238 Years Later, Would Americans Still Choose Freedom Over Slavery?

http://www.informationclearinghouse.info/article38990.htm


“Is life so dear, or peace so sweet, as to be purchased at the price of chains and slavery? I know not what course others may take; but as for me, give me liberty or give me death!”—Patrick Henry
Imagine living in a country where armed soldiers crash through doors to arrest and imprison citizens merely for criticizing government officials. Imagine that in this very same country, you’re watched all the time, and if you look even a little bit suspicious, the police stop and frisk you or pull you over to search you on the off chance you’re doing something illegal. Keep in mind that if you have a firearm of any kind while in this country, it may get you arrested and, in some circumstances, shot by police.
If you’re thinking this sounds like America today, you wouldn’t be far wrong.

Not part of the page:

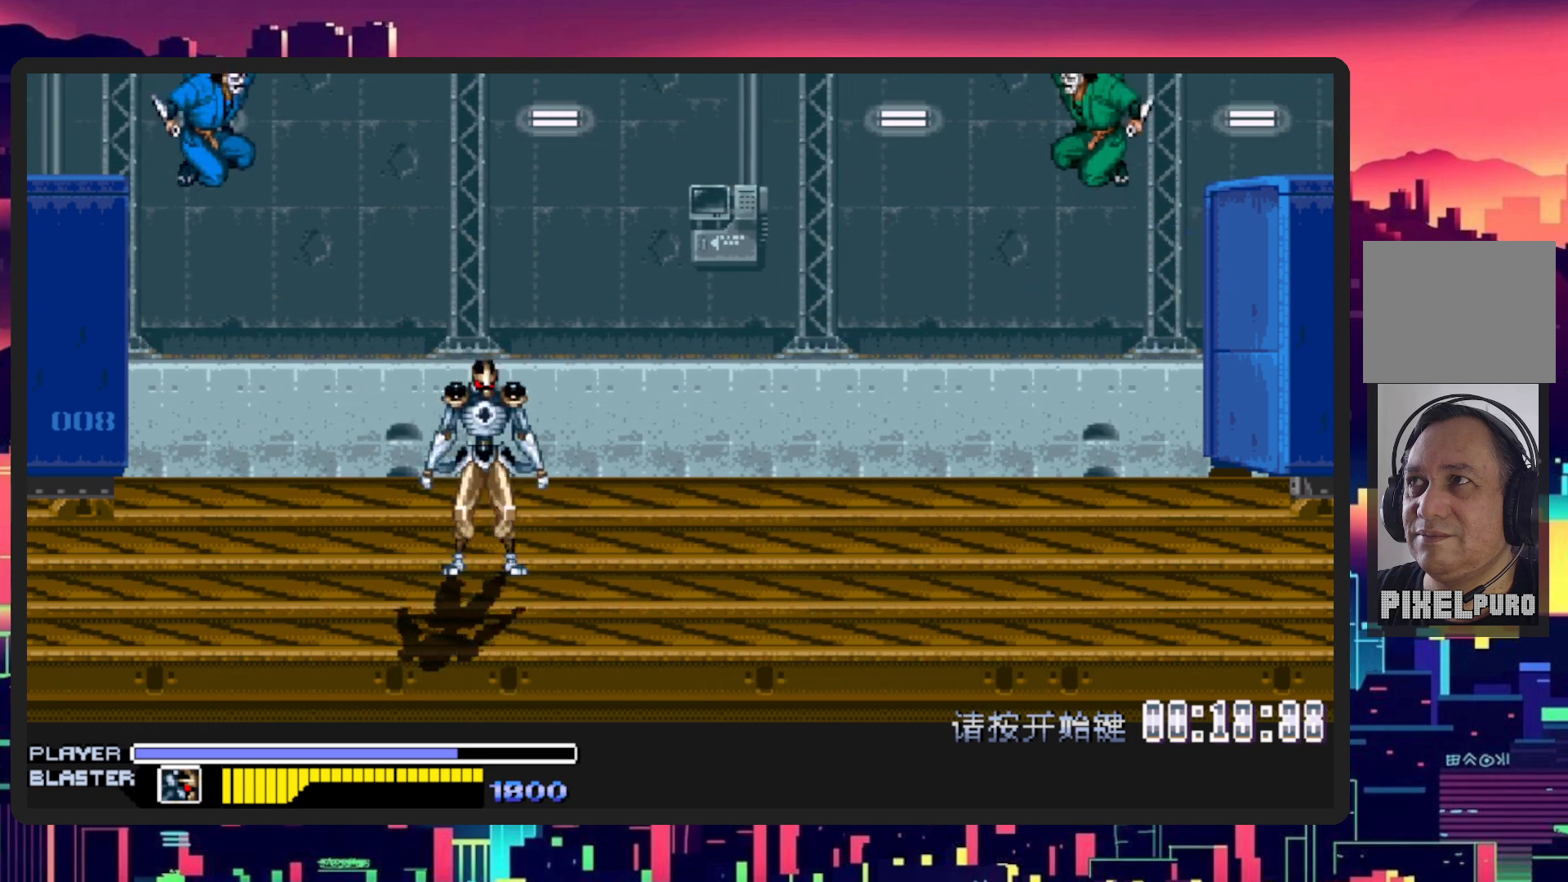
{"buttons": ["DPAD_DOWN", "DPAD_LEFT"], "events": [[284, "DPAD_DOWN", "down"], [334, "DPAD_RIGHT", "up"], [367, "DPAD_LEFT", "down"]]}
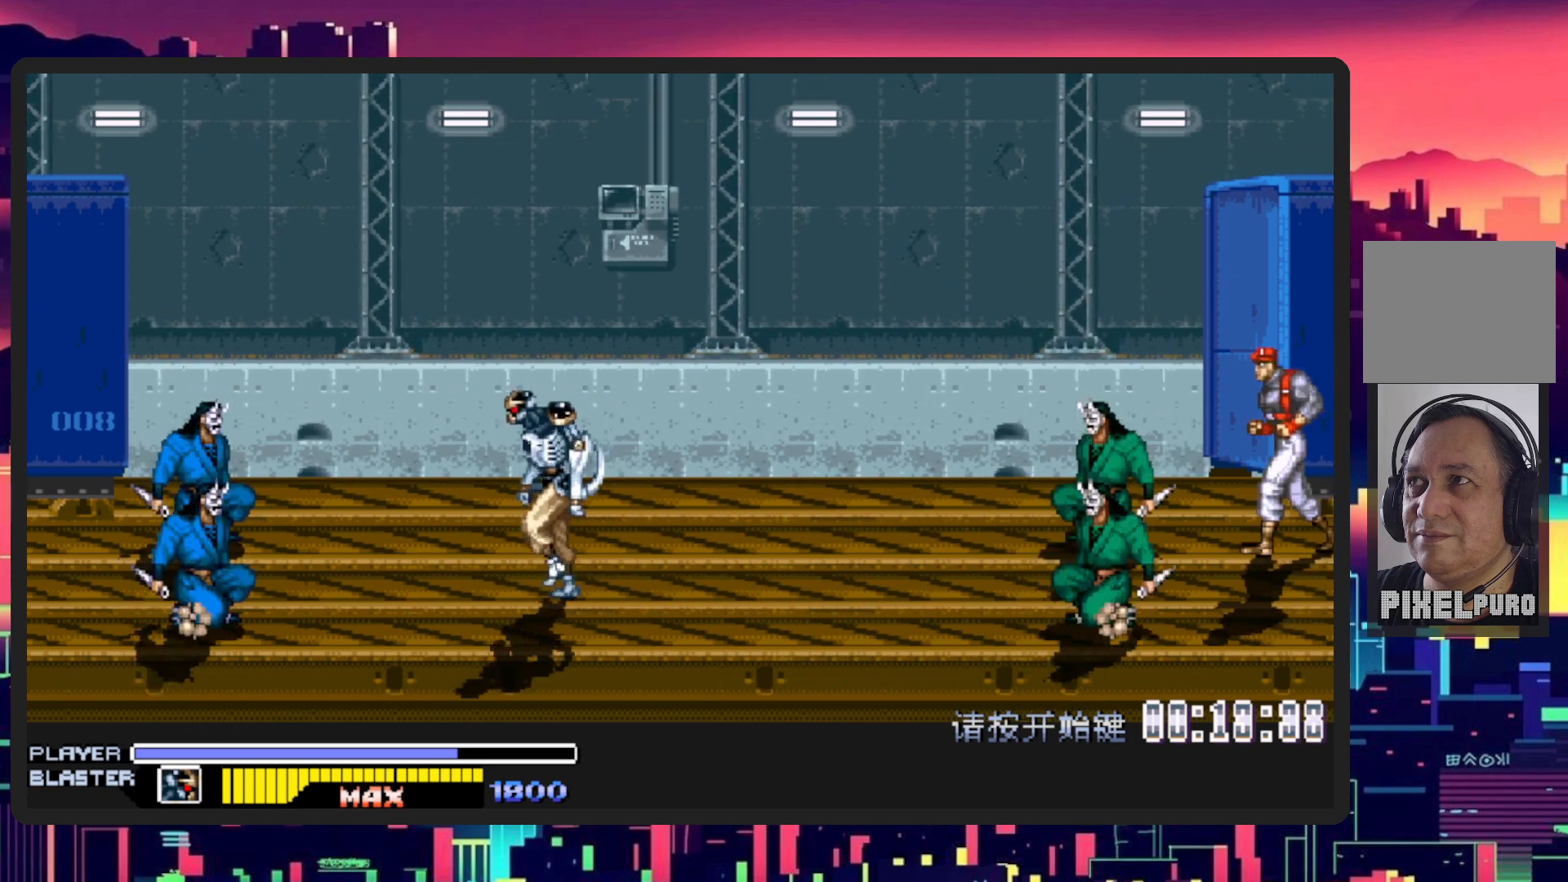
{"buttons": ["DPAD_LEFT"], "events": [[67, "DPAD_DOWN", "up"], [117, "DPAD_DOWN", "down"], [484, "DPAD_DOWN", "up"]]}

However, the scenario described above took place more than 200 years ago, when American colonists suffered under Great Britain’s version of an early police state. It was only when the colonists finally got fed up with being silenced, censored, searched, frisked, threatened, and arrested that they finally revolted against the tyrant’s fetters.
No document better states their grievances than the Declaration of Independence. A document seething with outrage over a government which had betrayed its citizens, the Declaration of Independence was signed on July 4, 1776, by 56 men who laid everything on the line, pledged it all—“our Lives, our Fortunes, and our sacred Honor”—because they believed in a radical idea: that all people are created to be free.

... had the Declaration of Independence been written today, it would have rendered its signers terrorists, resulting in them being placed on a government watch list, targeted for surveillance of their activities and correspondence, and potentially arrested, held indefinitely, stripped of their rights and labeled enemy combatants.